So for example, I like the Bare Naked Ladies.  On my custom radio channel, I get Bare Naked Ladies, John Mayer, The Dave Matthews Band, and others.  On the Lyle Lovett channel, I get Lyle, Wayland Jennings, Joe Cocker, and Jack Johnson- who I had never heard of before.  I then went and purchased his album on iTunes, straight from the Pandora site.

You can decide by voting whether you like a song and want to hear more of that or less, and Pandora takes it all into account.  You essentially get to be your own program director at your own radio station- and it’s amazing.  By programming my “likes” into the service, I get more of what what I do like, I get exposed to new music, I get the radio station of my dreams, but commercial free, and it’s all so simple.

I’ve taken services like Pandora for granted.  As a podcaster, I listen to a tremendous amount of audio all the time- editing interviews, listening to other shows, and sometimes I forget how pleasant it is just to have Pandora playing in the background.  And of course, now that it is hanging on the edge, I am nervous about what I’ll do if it’s gone.

Pandora may also face problems that podcasters still face- people aren’t sure how to access all the great programming available out there, or the options available to them, because they simply don’t realize it exists.  Taking a random poll of my non-new media friends, few people really knew about Pandora, and how fantastic it is.  This tells me that it’s not that Pandora doesn’t have huge potential- it is awesome- but it needs to crack into the main stream more.  More people, like my mom, need to understand how fantastic Pandora is, in order to take advantage of what it offers.  And this requires companies to expand their advertising beyond the 20 somethings and consider other demographics, like Moms with kids.

As a Mom of a 13 and ten year old boy, kids on the verge of becoming teen music junkies, Pandora lets me plug in some of my favorite artists and find others that are of the same ilk- a perfect way for parents and kids to become exposed to music they can share together.  So for example, I can plug in Bare Naked Ladies and John Meyer, and then I also get Toad the Wet Sprocket, the Dave Matthews Band, and other artists that don’t make my ears bleed while working.  And it’s music I can “wean” my kids on, while gradually extinguishing the High School Musical style music, but not jumping them straight into  50 Cent.

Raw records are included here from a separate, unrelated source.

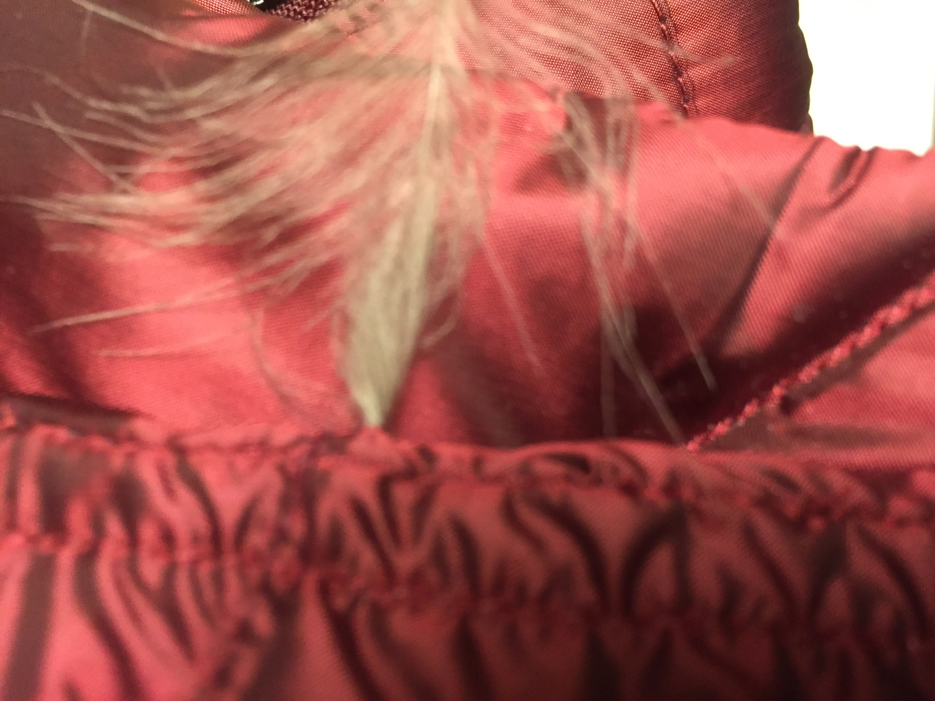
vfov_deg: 48.2
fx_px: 783
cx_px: 468
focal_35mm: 29
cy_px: 350
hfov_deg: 61.7
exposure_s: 1/15
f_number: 2.2
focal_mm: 4.2
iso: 250
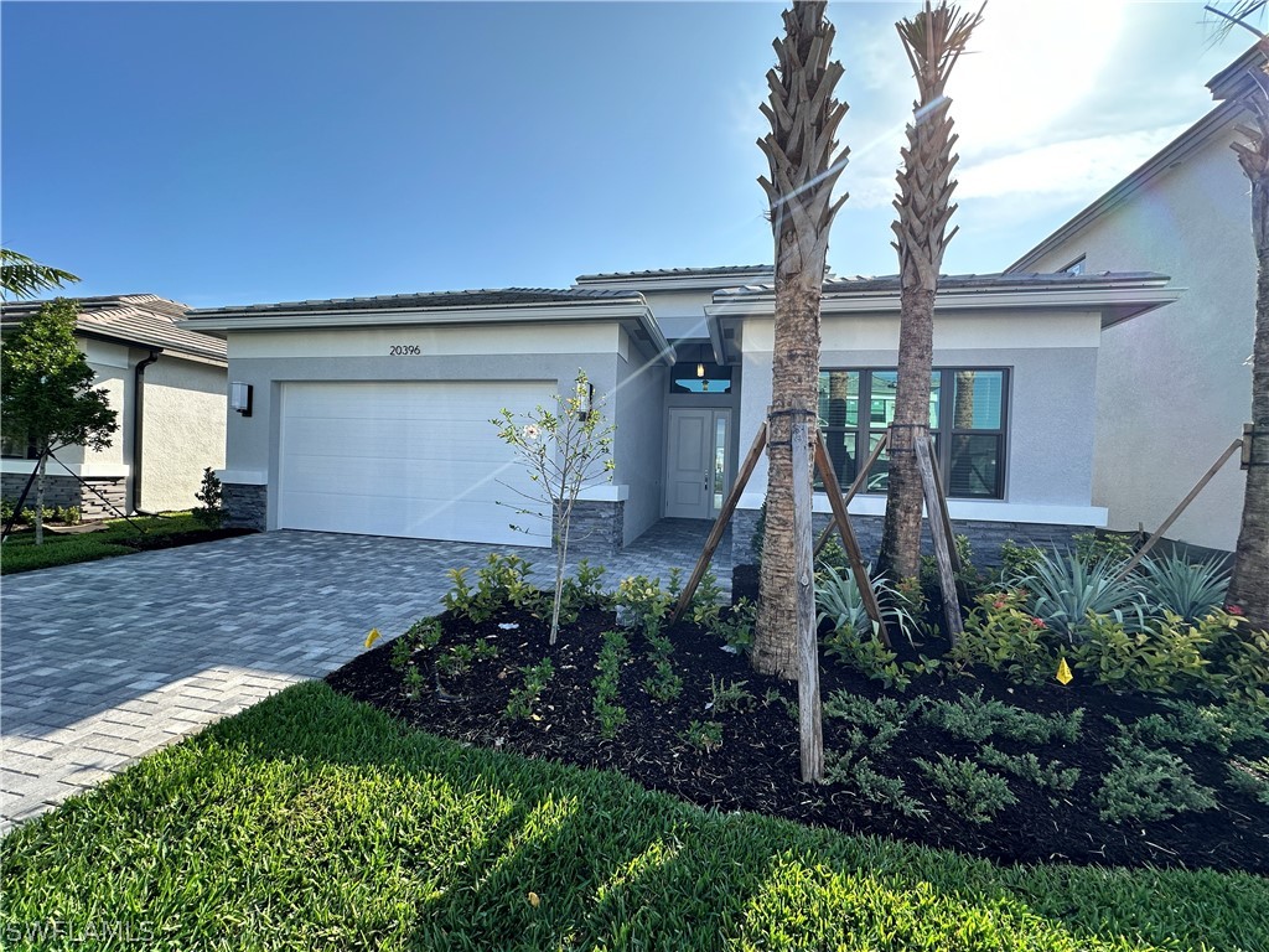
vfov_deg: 85.7
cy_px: 476
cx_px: 634
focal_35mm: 14
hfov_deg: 102.1
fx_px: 513
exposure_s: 1/979
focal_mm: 2.22
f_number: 2.2
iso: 40
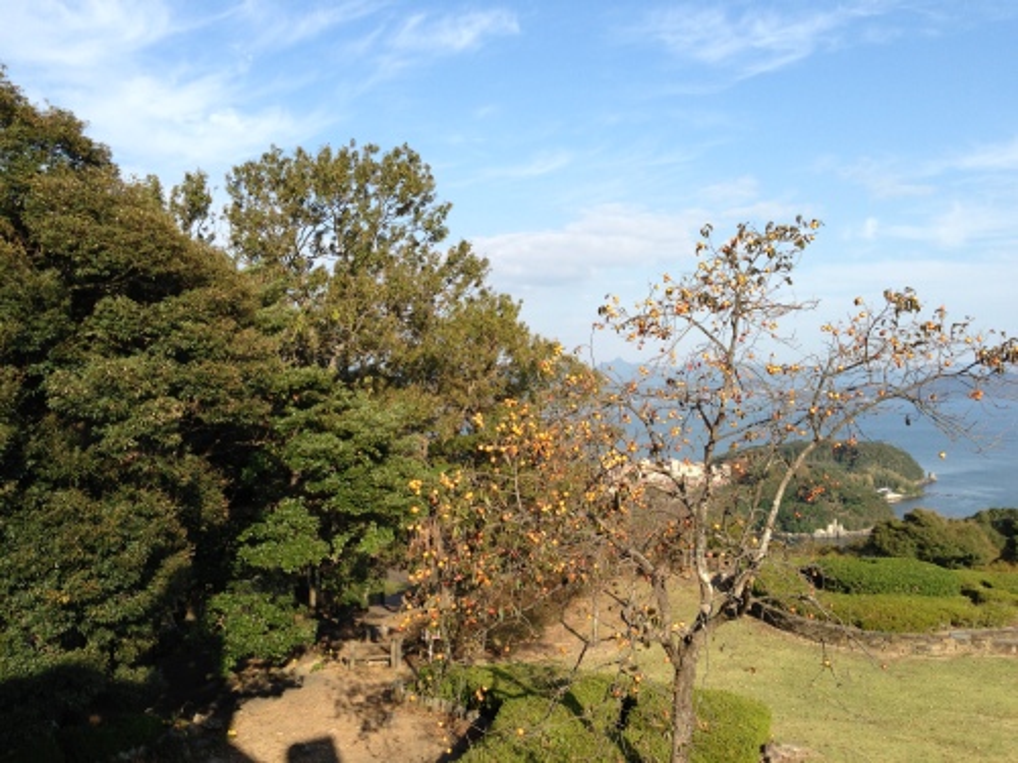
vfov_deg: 42.9
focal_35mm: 33
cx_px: 509
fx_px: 970
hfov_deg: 55.4
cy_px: 382
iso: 50
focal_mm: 4.13
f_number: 2.4
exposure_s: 1/889
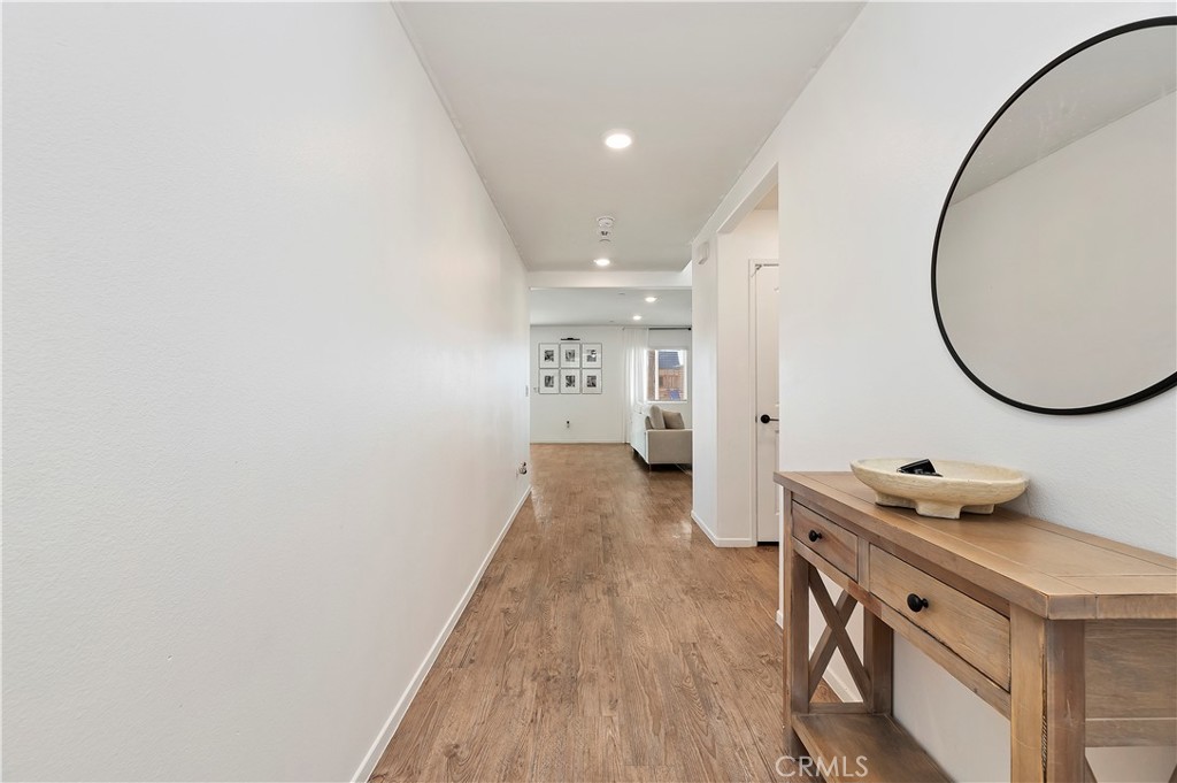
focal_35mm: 14
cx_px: 588
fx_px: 457
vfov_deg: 81.1
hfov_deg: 104.3
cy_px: 392
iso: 500
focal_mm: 14
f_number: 10
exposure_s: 1/6
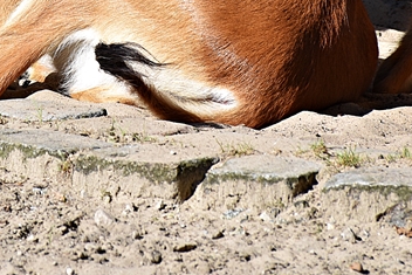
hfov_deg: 3.4
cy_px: -97
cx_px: 44
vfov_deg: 2.3
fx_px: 6995
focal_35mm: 611
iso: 200
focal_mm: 140
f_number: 6.3
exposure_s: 1/640
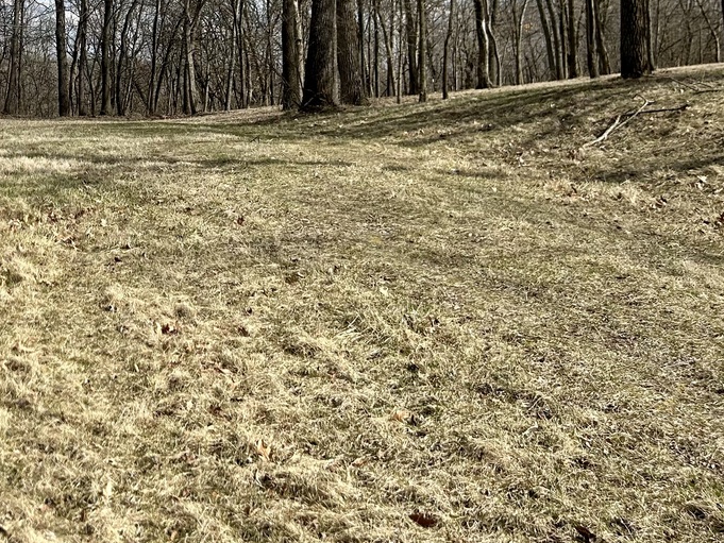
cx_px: -6
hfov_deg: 32.1
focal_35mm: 55
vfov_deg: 25.0
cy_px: -24
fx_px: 1151
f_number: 1.5
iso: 50
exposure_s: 1/3704
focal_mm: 5.7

Yet I am sure the idea of mixing demographics and hitting an older and more maternal audience might not be the first thing Pandora thinks about.  But the fact is that programming radio to our own tastes, beyond just the ipod is a huge innovation- I just think it is way under-appreciated. And I know a whole cadre of Moms who would love this option, especially in the car, when commercial radio stations don’t provide a format that could be described as “Family friendly” unless it is programming to really young children, like the Disney Channel.  There isn’t  much of a selection for real music programming that has a chance to meet with kid and Mom approval, while broadening both of their music tastes.

Because the beauty of Pandora’s service is under-appreciated,   Sound Exchange sees an opportunity to put Pandora out of business with the vast increase in fees.  Yet Pandora and other internet radio stations need to do their work as well, to make sure people realize why they should care if Pandora struggles- they have to work to extend their reach so more people care, write Congress, and get involved.  But you can’t get that grass root support without making sure people know why you are so important in the first place.  And this means realizing more people need your service than just hipsters-  in fact, I would bet the demographic that needs the service is more of that NPR crowd in the first place.

I hope Pandora doesn’t go away- this would be a tremendous sadness for me personally.  But I also think they need to make sure the word gets out farther than it has so far.  Because more people need to care, beyond the first wave adopter geeks like me.